WHAT IS NEEDED
Turn every line from the start of the rows down to the line containing "scientific name: Tabebuia trachycarpa" into a numbered list, skipping any blank lines.

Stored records

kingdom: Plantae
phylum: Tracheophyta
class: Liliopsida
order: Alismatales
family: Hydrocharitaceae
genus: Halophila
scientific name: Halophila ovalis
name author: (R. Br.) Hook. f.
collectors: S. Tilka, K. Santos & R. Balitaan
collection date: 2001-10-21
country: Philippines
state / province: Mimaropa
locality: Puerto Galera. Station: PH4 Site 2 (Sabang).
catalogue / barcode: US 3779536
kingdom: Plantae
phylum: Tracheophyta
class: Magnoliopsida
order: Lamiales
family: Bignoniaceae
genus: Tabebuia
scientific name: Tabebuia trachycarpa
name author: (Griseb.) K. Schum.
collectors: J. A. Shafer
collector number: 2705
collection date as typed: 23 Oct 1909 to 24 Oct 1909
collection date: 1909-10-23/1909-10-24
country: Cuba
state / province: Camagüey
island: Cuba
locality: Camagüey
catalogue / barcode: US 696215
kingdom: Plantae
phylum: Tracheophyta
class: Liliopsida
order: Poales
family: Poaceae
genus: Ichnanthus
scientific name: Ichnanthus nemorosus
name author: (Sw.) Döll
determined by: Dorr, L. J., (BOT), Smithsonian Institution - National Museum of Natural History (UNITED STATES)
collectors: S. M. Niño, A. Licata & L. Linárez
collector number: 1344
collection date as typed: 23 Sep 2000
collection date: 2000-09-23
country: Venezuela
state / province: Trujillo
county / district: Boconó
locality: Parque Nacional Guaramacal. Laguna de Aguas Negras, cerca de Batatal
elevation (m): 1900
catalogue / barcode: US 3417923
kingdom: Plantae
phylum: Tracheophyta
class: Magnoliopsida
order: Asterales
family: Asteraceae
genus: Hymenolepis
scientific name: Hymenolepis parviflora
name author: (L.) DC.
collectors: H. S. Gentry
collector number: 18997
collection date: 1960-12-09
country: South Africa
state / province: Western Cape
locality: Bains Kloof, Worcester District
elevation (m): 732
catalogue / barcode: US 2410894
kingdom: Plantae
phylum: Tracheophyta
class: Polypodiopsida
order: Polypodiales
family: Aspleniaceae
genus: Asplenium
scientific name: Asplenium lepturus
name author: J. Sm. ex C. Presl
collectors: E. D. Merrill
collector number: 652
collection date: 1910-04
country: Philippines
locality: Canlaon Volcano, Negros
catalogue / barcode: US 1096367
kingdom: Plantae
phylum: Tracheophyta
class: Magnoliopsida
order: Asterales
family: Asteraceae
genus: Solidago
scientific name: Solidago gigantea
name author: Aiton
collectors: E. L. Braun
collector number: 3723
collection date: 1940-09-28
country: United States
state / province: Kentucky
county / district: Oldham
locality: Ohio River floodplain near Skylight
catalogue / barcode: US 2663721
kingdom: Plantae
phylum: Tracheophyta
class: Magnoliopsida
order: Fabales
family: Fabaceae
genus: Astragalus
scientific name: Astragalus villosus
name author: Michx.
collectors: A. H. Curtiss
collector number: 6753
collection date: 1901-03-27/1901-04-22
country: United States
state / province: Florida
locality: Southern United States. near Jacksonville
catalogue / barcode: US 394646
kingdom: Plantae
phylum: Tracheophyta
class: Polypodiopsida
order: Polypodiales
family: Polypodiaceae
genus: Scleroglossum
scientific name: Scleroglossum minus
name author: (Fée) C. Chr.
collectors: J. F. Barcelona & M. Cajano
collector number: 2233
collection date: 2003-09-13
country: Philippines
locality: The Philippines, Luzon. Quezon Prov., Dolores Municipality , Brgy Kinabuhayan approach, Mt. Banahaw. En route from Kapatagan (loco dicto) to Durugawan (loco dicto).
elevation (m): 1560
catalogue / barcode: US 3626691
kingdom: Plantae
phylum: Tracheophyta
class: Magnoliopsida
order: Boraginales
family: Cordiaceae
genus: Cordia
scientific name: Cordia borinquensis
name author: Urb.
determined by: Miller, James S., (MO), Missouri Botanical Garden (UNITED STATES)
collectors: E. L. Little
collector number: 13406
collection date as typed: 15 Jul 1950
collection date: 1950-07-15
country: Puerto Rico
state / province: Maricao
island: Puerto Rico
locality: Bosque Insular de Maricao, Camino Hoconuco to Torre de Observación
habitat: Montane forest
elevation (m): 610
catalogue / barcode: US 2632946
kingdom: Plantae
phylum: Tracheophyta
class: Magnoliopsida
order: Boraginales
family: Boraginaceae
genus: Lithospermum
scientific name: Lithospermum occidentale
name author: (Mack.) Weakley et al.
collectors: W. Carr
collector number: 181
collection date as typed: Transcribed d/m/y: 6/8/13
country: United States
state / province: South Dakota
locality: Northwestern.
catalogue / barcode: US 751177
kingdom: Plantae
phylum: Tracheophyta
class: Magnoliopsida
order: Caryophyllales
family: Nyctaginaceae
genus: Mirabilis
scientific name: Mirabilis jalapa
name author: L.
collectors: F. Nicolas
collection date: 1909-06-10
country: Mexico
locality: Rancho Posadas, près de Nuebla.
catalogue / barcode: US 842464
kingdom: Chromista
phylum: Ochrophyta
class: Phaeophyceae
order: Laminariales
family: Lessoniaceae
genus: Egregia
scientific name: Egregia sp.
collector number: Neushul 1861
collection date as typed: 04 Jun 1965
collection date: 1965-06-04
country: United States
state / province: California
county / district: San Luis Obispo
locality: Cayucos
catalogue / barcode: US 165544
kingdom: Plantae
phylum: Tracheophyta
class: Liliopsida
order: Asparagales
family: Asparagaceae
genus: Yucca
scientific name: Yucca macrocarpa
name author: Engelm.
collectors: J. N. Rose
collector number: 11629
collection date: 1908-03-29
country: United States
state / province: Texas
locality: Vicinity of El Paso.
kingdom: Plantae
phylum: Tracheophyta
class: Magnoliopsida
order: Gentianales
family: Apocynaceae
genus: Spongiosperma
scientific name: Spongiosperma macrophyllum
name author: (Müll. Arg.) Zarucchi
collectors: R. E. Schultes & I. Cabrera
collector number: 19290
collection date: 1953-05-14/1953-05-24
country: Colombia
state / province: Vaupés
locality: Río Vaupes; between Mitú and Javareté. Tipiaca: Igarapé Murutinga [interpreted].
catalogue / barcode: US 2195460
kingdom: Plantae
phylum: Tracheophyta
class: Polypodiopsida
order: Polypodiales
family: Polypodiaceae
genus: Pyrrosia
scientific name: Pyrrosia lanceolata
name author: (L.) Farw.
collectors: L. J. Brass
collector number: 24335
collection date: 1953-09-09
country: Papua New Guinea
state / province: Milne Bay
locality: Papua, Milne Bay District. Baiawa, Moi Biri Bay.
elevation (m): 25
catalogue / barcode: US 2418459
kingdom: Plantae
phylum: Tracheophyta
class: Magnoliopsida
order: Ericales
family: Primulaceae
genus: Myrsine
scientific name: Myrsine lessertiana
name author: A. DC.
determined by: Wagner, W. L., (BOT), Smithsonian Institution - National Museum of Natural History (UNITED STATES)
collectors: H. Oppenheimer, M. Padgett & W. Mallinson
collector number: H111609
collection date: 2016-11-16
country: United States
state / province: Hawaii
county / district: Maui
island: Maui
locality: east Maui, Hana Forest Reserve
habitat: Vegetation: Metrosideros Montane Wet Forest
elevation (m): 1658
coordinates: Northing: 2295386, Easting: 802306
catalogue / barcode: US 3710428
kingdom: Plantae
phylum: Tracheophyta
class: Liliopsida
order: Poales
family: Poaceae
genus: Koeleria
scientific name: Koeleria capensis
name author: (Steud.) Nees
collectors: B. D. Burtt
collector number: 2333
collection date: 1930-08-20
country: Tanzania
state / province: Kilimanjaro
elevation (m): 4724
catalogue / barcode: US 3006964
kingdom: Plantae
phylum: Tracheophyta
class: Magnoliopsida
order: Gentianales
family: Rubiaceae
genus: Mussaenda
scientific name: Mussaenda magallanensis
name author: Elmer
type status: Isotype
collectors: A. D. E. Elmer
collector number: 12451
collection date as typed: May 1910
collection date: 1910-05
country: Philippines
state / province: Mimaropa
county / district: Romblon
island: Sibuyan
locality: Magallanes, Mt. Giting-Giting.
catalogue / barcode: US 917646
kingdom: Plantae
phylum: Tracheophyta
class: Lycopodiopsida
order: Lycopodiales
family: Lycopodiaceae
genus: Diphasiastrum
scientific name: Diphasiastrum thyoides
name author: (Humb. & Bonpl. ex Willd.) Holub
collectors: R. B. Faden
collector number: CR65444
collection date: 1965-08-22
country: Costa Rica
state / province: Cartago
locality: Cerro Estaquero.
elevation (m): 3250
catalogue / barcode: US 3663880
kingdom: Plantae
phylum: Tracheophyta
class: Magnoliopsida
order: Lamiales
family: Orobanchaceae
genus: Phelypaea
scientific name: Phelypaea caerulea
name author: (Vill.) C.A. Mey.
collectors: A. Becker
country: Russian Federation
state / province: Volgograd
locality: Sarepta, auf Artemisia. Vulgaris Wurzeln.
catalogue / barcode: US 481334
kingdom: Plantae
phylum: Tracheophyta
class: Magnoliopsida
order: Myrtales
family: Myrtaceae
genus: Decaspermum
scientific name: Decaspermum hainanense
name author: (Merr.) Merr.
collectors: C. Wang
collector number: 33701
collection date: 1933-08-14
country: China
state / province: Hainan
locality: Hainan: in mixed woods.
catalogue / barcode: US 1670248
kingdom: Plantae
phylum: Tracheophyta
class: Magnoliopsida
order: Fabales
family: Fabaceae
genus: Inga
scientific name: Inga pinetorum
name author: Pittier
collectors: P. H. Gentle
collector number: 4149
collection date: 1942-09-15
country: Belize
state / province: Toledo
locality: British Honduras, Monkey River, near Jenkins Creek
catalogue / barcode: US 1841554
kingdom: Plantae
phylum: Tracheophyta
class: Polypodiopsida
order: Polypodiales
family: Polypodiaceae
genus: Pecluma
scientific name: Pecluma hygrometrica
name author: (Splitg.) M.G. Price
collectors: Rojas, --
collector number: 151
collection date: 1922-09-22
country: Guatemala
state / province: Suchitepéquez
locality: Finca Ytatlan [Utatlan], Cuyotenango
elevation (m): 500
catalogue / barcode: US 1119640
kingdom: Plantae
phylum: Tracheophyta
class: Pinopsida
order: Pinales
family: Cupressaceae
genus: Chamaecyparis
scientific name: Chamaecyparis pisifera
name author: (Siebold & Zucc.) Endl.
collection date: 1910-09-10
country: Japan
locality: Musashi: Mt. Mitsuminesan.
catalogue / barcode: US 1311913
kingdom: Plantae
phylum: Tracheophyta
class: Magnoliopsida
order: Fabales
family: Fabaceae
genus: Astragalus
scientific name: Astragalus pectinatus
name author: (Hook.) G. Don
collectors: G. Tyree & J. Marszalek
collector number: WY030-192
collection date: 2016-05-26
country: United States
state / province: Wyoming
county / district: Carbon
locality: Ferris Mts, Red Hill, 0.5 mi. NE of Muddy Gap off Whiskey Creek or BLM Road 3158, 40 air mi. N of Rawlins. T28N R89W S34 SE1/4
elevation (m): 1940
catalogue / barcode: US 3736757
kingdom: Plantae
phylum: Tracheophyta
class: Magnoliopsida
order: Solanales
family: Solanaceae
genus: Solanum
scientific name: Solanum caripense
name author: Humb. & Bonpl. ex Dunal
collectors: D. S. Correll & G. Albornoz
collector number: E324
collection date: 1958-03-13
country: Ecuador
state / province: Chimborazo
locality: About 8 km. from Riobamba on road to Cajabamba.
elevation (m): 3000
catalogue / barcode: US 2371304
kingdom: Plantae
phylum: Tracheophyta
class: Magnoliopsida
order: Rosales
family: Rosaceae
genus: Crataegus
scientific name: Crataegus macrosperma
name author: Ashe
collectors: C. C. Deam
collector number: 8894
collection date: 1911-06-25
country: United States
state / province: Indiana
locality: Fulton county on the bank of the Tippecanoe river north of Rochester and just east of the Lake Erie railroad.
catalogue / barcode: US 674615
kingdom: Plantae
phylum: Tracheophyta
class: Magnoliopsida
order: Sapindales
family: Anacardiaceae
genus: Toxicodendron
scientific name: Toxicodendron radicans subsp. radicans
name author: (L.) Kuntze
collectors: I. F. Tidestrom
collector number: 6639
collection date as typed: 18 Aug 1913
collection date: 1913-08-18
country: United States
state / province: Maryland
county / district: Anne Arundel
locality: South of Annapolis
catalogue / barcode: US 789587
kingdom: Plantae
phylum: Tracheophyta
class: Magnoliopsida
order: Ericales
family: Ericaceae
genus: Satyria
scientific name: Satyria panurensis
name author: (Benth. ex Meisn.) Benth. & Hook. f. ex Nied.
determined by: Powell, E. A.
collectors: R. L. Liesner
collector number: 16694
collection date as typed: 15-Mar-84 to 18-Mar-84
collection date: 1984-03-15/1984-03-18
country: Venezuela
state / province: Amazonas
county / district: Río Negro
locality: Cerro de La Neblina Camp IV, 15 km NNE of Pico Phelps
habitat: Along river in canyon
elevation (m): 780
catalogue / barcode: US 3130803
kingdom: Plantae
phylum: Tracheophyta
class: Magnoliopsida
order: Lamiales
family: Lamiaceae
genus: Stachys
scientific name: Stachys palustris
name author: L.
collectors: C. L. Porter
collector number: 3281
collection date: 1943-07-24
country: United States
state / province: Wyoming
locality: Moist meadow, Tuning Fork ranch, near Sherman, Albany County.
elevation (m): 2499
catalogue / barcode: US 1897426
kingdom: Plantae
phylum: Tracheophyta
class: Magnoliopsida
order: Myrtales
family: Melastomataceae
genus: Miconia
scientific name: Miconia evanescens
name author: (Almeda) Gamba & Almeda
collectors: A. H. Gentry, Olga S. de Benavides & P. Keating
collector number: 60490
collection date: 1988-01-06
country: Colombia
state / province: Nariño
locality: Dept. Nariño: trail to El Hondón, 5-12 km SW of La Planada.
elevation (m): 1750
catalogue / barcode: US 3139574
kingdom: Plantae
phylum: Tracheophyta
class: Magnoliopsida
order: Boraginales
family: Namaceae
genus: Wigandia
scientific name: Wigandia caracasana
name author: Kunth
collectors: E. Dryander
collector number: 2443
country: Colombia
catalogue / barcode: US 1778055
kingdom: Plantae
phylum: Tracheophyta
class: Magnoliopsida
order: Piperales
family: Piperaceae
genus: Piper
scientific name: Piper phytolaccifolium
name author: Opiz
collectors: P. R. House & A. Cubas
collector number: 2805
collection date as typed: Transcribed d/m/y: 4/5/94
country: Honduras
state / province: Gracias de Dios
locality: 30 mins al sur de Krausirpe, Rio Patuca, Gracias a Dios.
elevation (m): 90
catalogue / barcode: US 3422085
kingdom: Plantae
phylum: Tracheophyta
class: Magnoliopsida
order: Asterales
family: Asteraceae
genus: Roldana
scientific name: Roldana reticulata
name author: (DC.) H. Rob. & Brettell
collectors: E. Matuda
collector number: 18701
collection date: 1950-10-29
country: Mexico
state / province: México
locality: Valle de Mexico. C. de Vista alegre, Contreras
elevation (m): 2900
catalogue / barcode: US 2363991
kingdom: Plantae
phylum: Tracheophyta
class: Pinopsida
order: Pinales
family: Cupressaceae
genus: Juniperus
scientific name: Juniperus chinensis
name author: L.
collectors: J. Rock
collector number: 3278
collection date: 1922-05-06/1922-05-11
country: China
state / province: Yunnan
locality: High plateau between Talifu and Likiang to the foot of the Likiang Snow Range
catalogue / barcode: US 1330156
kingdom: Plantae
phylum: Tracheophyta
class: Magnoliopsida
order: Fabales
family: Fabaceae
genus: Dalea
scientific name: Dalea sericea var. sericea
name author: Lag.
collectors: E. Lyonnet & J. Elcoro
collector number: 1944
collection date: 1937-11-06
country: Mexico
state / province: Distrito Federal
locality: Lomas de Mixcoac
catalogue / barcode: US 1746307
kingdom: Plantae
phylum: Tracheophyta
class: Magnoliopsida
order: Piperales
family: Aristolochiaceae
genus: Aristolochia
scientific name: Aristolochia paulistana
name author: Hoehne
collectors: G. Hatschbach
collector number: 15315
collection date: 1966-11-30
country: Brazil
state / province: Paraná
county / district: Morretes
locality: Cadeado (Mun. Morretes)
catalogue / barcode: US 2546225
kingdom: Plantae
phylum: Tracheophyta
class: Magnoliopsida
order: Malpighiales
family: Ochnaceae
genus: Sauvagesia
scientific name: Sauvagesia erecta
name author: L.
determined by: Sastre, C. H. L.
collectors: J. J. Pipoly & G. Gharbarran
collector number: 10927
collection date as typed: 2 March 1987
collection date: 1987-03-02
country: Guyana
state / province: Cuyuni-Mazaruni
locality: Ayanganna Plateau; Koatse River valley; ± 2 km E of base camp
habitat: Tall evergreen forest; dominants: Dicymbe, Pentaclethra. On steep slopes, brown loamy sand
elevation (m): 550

CORRECT RESPONSE
1. kingdom: Plantae
2. phylum: Tracheophyta
3. class: Liliopsida
4. order: Alismatales
5. family: Hydrocharitaceae
6. genus: Halophila
7. scientific name: Halophila ovalis
8. name author: (R. Br.) Hook. f.
9. collectors: S. Tilka, K. Santos & R. Balitaan
10. collection date: 2001-10-21
11. country: Philippines
12. state / province: Mimaropa
13. locality: Puerto Galera. Station: PH4 Site 2 (Sabang).
14. catalogue / barcode: US 3779536
15. kingdom: Plantae
16. phylum: Tracheophyta
17. class: Magnoliopsida
18. order: Lamiales
19. family: Bignoniaceae
20. genus: Tabebuia
21. scientific name: Tabebuia trachycarpa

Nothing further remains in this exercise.